Smoking increases the rate of cognitive decline in elderly people up to five-fold compared with peers who never smoked
Smoking significantly accelerates the
rate of cognitive decline in the elderly, according to a large,
multi-center study published in the March 23rd issue of Neurology.
The rate of decline on average was five-fold was higher per year
in current smokers than those who never smoked.
Researchers in several European countries
studied smoking habits and change in cognitive function in a group
of 9,209 non-demented men and women aged 65 years and older over
an average of 2.3 years. Cognitive function was screened with a
series of questions and tests called the Mini-Mental State Examination.
Among those who never smoked (41 percent),
scores declined 0.03 points per year. The score for current smokers
(22 percent) declined 0.16 points per year. Former smokers (37 percent)
had a decrease that was intermediate in degree, 0.06 points per
year.
“On the individual level, a small difference
in Mini-Mental State Examination score has little meaning,” said
study author Alewijn Ott, MD. “On the group level, rates of change
are more informative and show that smoking has an impact on cognitive
function in the elderly.”
Greater cognitive decline occurred
with higher cigarette pack-year exposure, a calculation involving
the number of years someone has smoked and the reported average
daily number of cigarettes. This was significant mainly for former
smokers and not the current smokers, perhaps due to lower numbers
of current smokers in the study and greater measurement error in
this group, Ott noted.
On the examination, 30 points is the
maximum score, representing highest cognitive function. A score
of 24 points or fewer may imply an early stage of dementia, Ott
said. The average score of the study group was 27.4 at baseline
and 27.2 after follow-up. A family history of dementia did not influence
the greater decline in scores in smokers.

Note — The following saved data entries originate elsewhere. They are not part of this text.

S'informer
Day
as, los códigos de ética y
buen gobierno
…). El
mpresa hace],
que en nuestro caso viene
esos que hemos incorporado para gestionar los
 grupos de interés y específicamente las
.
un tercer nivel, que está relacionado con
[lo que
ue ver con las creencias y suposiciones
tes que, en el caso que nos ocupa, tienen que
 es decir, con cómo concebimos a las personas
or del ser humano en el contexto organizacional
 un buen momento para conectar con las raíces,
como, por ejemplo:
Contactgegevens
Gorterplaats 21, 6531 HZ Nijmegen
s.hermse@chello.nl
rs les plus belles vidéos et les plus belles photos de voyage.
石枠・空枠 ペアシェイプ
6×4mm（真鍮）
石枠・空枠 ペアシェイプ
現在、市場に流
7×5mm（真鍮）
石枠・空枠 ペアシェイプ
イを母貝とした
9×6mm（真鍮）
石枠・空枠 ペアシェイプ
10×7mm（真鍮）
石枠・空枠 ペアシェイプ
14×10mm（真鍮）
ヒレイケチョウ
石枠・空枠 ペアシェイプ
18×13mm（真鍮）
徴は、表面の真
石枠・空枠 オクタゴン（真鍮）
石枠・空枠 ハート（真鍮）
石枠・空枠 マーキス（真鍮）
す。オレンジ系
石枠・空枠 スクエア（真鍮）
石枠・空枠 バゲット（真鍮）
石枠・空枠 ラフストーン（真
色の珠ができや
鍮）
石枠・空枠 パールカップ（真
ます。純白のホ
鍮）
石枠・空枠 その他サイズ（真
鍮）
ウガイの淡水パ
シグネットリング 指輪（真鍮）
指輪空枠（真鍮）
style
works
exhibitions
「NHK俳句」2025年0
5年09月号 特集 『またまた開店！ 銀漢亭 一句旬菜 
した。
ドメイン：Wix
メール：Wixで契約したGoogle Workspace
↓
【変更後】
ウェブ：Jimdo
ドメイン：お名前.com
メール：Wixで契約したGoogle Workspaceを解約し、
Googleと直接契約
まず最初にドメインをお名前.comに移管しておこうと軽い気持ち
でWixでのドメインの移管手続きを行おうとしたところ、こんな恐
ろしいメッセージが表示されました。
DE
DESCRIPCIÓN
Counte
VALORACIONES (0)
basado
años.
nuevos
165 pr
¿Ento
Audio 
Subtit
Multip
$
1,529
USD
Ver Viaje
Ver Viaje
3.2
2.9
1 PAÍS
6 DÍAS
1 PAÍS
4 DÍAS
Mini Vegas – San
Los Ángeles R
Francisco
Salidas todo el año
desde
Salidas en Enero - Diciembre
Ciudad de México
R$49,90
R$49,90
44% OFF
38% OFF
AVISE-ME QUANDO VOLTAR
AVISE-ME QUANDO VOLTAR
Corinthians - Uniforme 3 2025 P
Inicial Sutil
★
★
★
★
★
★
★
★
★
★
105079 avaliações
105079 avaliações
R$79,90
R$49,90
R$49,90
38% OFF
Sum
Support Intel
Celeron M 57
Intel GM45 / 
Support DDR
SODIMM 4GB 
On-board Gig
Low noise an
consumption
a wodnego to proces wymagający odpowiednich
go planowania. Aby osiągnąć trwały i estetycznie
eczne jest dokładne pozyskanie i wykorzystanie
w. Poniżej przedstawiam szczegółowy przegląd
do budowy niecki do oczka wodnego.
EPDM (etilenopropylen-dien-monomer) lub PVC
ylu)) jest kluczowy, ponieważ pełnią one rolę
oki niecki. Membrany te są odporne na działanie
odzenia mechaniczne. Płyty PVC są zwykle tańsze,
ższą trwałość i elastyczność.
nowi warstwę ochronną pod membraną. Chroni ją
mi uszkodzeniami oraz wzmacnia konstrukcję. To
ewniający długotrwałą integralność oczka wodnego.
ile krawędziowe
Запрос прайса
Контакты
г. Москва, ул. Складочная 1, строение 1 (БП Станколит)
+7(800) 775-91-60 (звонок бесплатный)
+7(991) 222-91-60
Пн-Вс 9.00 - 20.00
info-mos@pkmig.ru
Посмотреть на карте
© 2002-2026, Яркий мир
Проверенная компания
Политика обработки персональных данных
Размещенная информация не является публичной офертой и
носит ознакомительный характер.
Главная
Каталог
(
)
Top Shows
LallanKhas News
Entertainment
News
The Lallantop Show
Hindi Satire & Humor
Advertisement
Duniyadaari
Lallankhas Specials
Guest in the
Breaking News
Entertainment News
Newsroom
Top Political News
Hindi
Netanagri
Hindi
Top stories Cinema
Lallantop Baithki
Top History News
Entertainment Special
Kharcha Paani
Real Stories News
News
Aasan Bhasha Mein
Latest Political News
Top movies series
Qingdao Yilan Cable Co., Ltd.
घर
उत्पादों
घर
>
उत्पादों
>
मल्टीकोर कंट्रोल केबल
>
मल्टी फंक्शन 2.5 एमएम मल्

Smoking could affect cognitive function
through various mechanisms. Chronic tobacco use causes atherosclerosis
and hypertension. These, and other effects of smoking, increase
the risk of stroke and small, silent brain infarctions, according
to Ott.
“More in-depth studies are needed to
verify if these or other factors are responsible for greater cognitive
decline in smokers,” said Ott.
The data for the 9,209 older adults came from studies conducted
in Denmark, France, the Netherlands and the United Kingdom.